Each record must be written out again exactly. Skip any picture it contains.

Source data: Begin

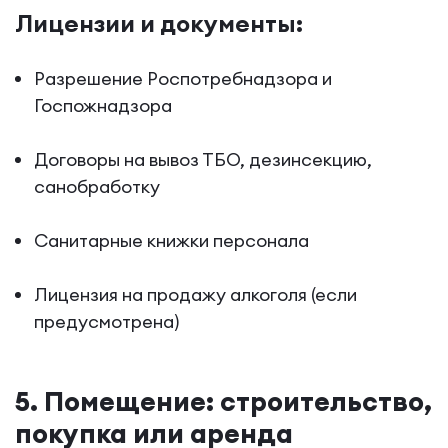
Лицензии и документы:
Разрешение Роспотребнадзора и
Госпожнадзора
Договоры на вывоз ТБО, дезинсекцию,
санобработку
Санитарные книжки персонала
Лицензия на продажу алкоголя (если
предусмотрена)
5. Помещение: строительство,
покупка или аренда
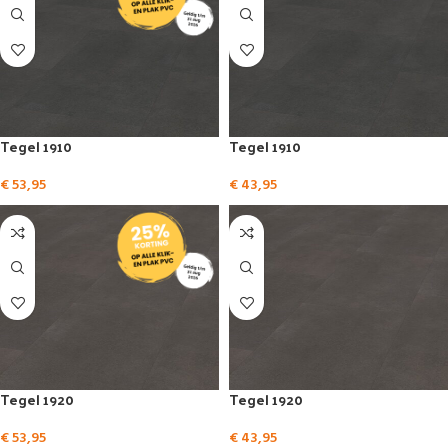
Tegel 1910
Tegel 1910
€
53,95
€
43,95
Tegel 1920
Tegel 1920
€
53,95
€
43,95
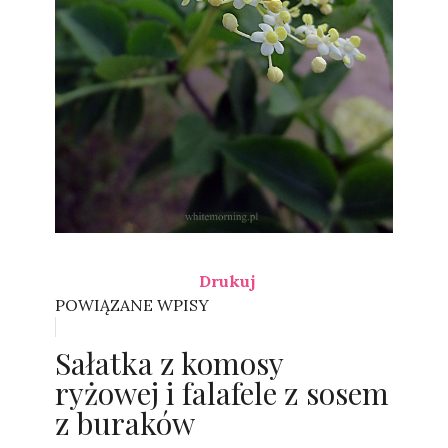
Drukuj
POWIĄZANE WPISY
Sałatka z komosy
ryżowej i falafele z sosem
z buraków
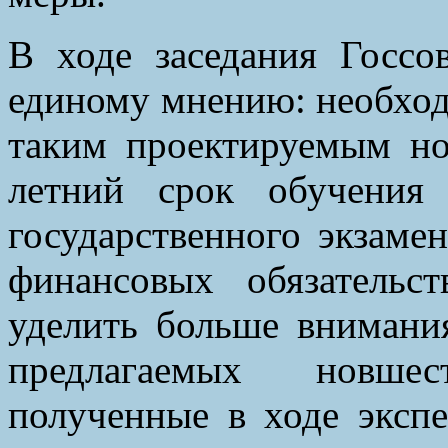
В ходе заседания Госсо
единому мнению: необход
таким проектируемым но
летний срок обучения
государственного экзаме
финансовых обязательс
уделить больше внимани
предлагаемых новшес
полученные в ходе экспе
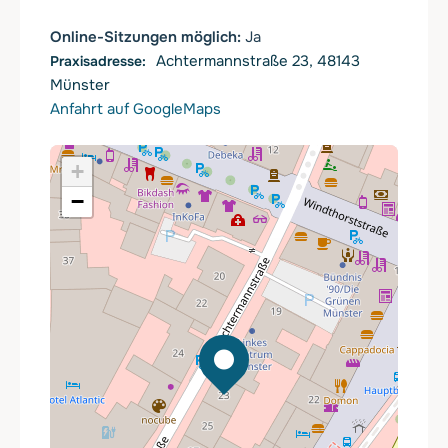
Online-Sitzungen möglich:
Ja
Achtermannstraße 23, 48143
Münster
Anfahrt auf GoogleMaps
+
−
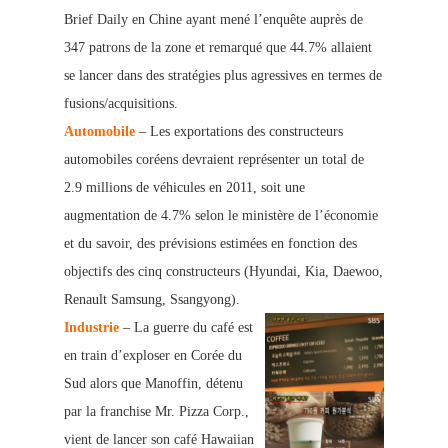
Brief Daily en Chine ayant mené l’e
nquête auprès de
347 patrons de la zone et remarqué que 44.7% allaient
se lancer dans des stratégies plus agressives en termes de
fusions/acquisitions.
Automobile
– Les exportations des constructeurs
automobiles coréens devraient représenter un total de
2.9 millions de véhicules en 2011, soit une
augmentation de 4.7% selon le ministère de l’économie
et du savoir, des prévisions estimées en fonction des
objectifs des cinq constructeurs (Hyundai, Kia, Daewoo,
Renault Samsung, Ssangyong).
Indust
rie
– La guerre du café est
en train d’exploser en Corée du
Sud alors que Manoffin, détenu
par la franchise Mr. Pizza Corp.,
vient de lancer son café Hawaiian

Source data: End

Expected answer:
Лицензии и документы:
Разрешение Роспотребнадзора и
Госпожнадзора
Договоры на вывоз ТБО, дезинсекцию,
санобработку
Санитарные книжки персонала
Лицензия на продажу алкоголя (если
предусмотрена)
5. Помещение: строительство,
покупка или аренда
Tegel 1910
Tegel 1910
€
53,95
€
43,95
Tegel 1920
Tegel 1920
€
53,95
€
43,95
Drukuj
POWIĄZANE WPISY
Sałatka z komosy
ryżowej i falafele z sosem
z buraków
В ходе заседания Госсо
единому мнению: необход
таким проектируемым но
летний срок обучения
государственного экзаме
финансовых обязательс
уделить больше внимани
предлагаемых новшес
полученные в ходе экспе
Online-Sitzungen möglich:
Ja
Achtermannstraße 23, 48143
Münster
Anfahrt auf GoogleMaps
+
−
Brief Daily en Chine ayant mené l’e
nquête auprès de
347 patrons de la zone et remarqué que 44.7% allaient
se lancer dans des stratégies plus agressives en termes de
fusions/acquisitions.
Automobile
– Les exportations des constructeurs
automobiles coréens devraient représenter un total de
2.9 millions de véhicules en 2011, soit une
augmentation de 4.7% selon le ministère de l’économie
et du savoir, des prévisions estimées en fonction des
objectifs des cinq constructeurs (Hyundai, Kia, Daewoo,
Renault Samsung, Ssangyong).
Indust
rie
– La guerre du café est
en train d’exploser en Corée du
Sud alors que Manoffin, détenu
par la franchise Mr. Pizza Corp.,
vient de lancer son café Hawaiian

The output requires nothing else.